Methods. We investigate high resolution imaging polarimetry of HD 169142 taken in the R′ and I′ bands with the SPHERE/ZIMPOL AO instrument. The geometry of this pole-on disk is close to rotational symmetry, and we can use azimuthally averaged radial profiles for our analysis. We describe the dependence of the disk polarimetry on the atmospheric turbulence, which strongly impacts the AO point spread function (PSF). With non-coronagraphic data we can analyze the polarimetric signal of the disk simultaneously with the stellar PSF and determine the polarization of the disk based on simulations of the PSF convolution. We also extract the disk intensity signal and derive the fractional polarization for the R′ and I′ bands. We compare the scattered flux from the inner and outer disk rings with the corresponding thermal dust emissions measured in the IR and estimate the ratio between scattered and absorbed radiation.

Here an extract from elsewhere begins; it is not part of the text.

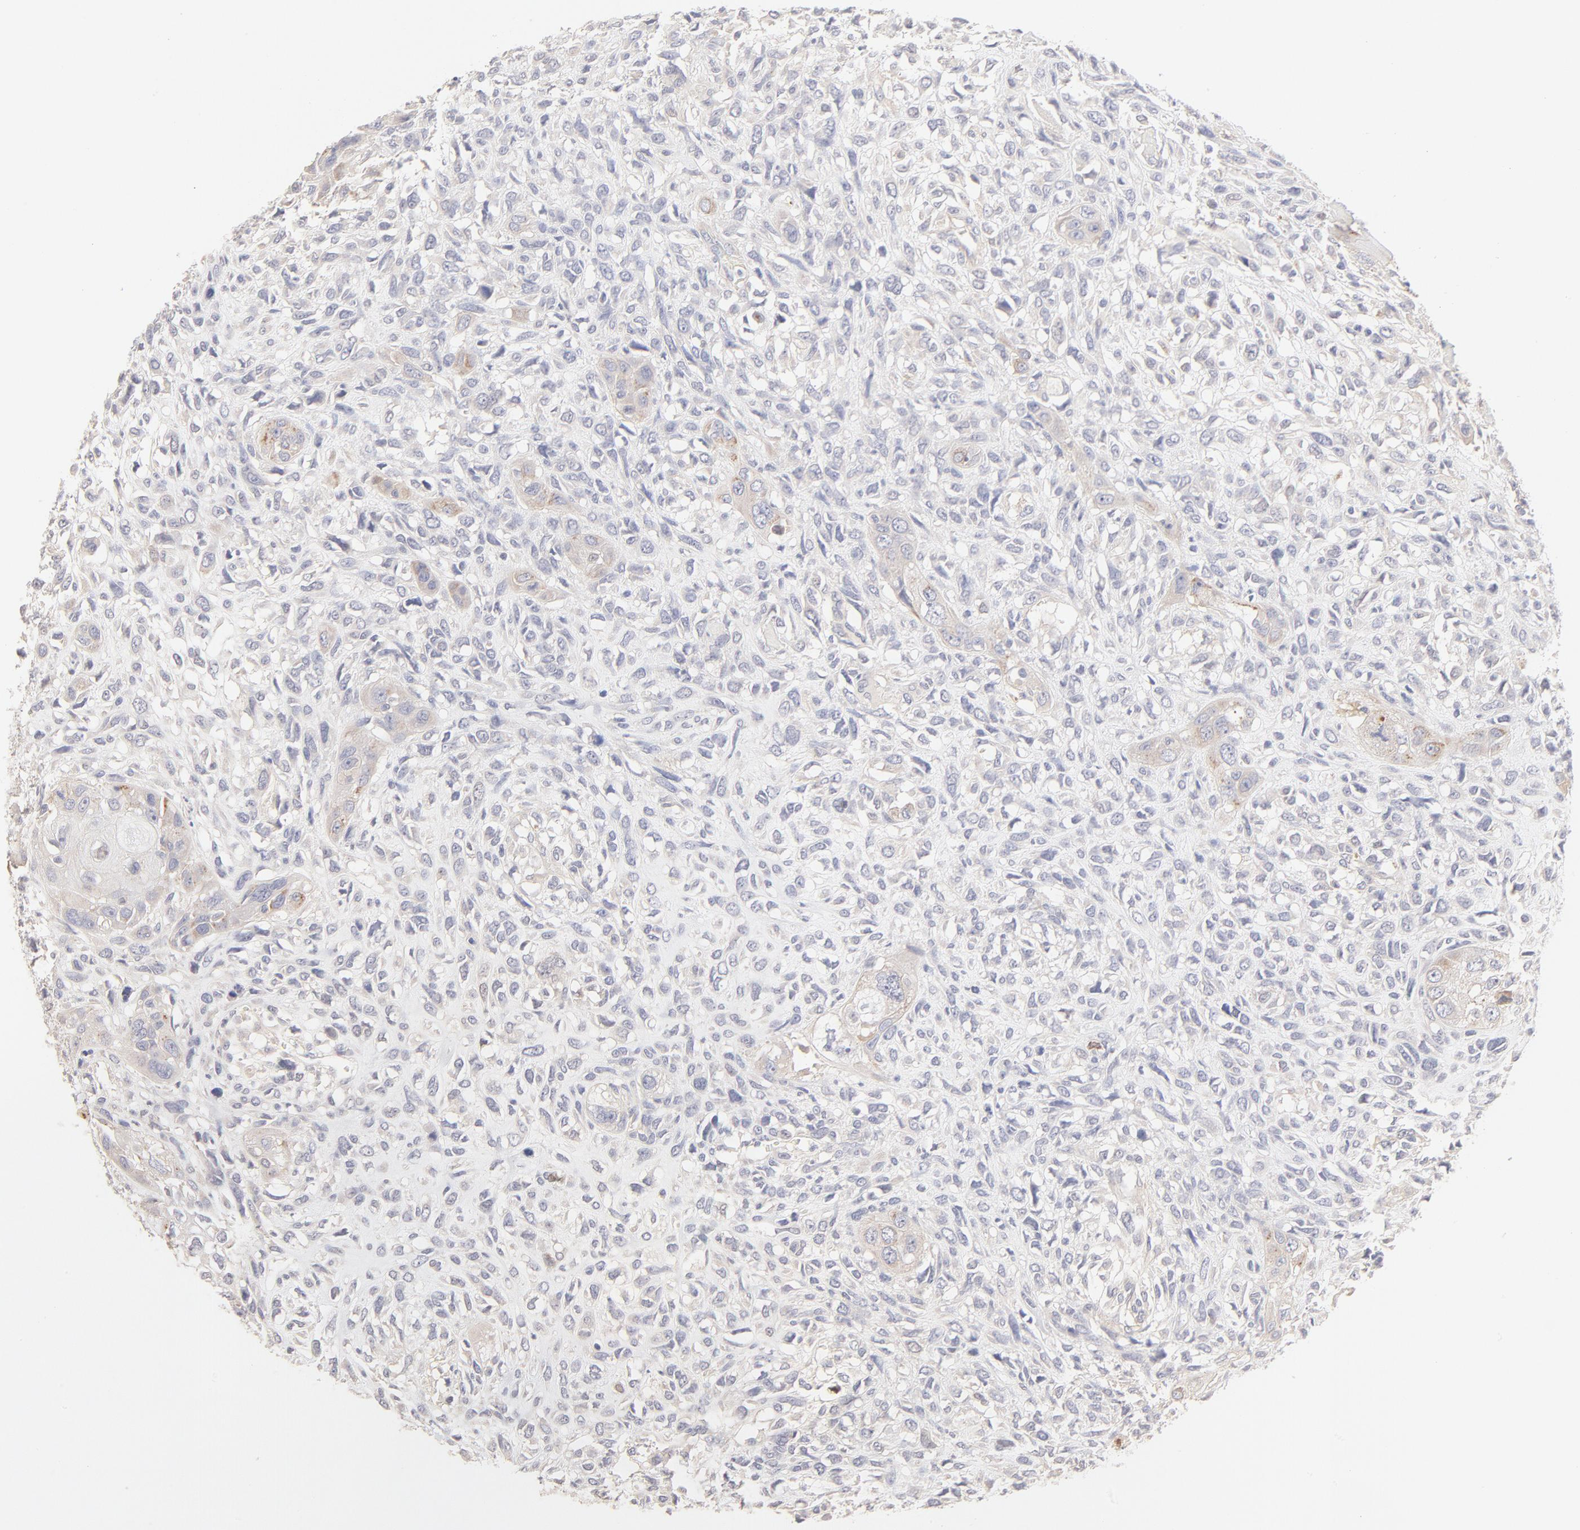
{"staining": {"intensity": "moderate", "quantity": ">75%", "location": "cytoplasmic/membranous"}, "tissue": "head and neck cancer", "cell_type": "Tumor cells", "image_type": "cancer", "snomed": [{"axis": "morphology", "description": "Neoplasm, malignant, NOS"}, {"axis": "topography", "description": "Salivary gland"}, {"axis": "topography", "description": "Head-Neck"}], "caption": "Protein staining of head and neck neoplasm (malignant) tissue exhibits moderate cytoplasmic/membranous positivity in about >75% of tumor cells.", "gene": "ELF3", "patient": {"sex": "male", "age": 43}}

Results. We find for the inner and outer disk rings of HD 169142 mean radii of 170 ± 3 mas and 522 ± 20 mas, respectively, and the same small deviations from a perfect ring geometry as previous studies. The AO performance shows strong temporal variation because of the mediocre seeing of about 1.1″; this produces PSF peak variations of up to a factor of four and strongly correlated changes for the measured disk polarization of about a factor of two for the inner disk ring and about 1.2 for the more extended outer disk. This variable PSF convolution effect can be simulated and accurately corrected, and we obtain ratios between the integrated disk polarization flux and total system flux (Q̂_ϕ/I_tot) of 0.43 ± 0.01% for the R′ band and 0.55 ± 0.01% for the I′ band. This indicates a reddish color for the light reflection by the dust. The inner disk ring contributes about 75% and the outer disk about 25% to the total disk flux. The extraction of the scattered intensity of the disk is only possible for the bright, narrow, inner disk ring, and the obtained fractional polarization p̂ for the scattered radiation is 23.6 ± 3.5% for the I′ band and 22.0 ± 5.9% for the R′ band. The ratio between scattered disk flux and star flux (Î_disk/I_⋆) is about 2.3 ± 0.3%. This is much smaller than the derived IR excess F_fIR/F_⋆ = 17.6% for the disk components observed in scattered light. This indicates that only a small fraction of the radiation illuminating the disk is scattered; most is absorbed and reemitted in the IR.

Conclusions. We demonstrate the feasibility of accurate quantitative photo-polarimetry of a circumstellar disk with a radius of less than 0.2″, observed with ground-based AO systems, if the PSF convolution effects can be properly taken into account. Accurate measurements are a pre-requisite for finding differences in the dust properties for different disks. The derived fractional polarization of about 23% in the R′ and I′ bands for the compact (20 AU) inner disk of HD 169142 is lower than the measurement for the more extended disk HD 142527 for the same wavelength range and significantly lower than the estimates for near-IR data of other extended protoplanetary disks.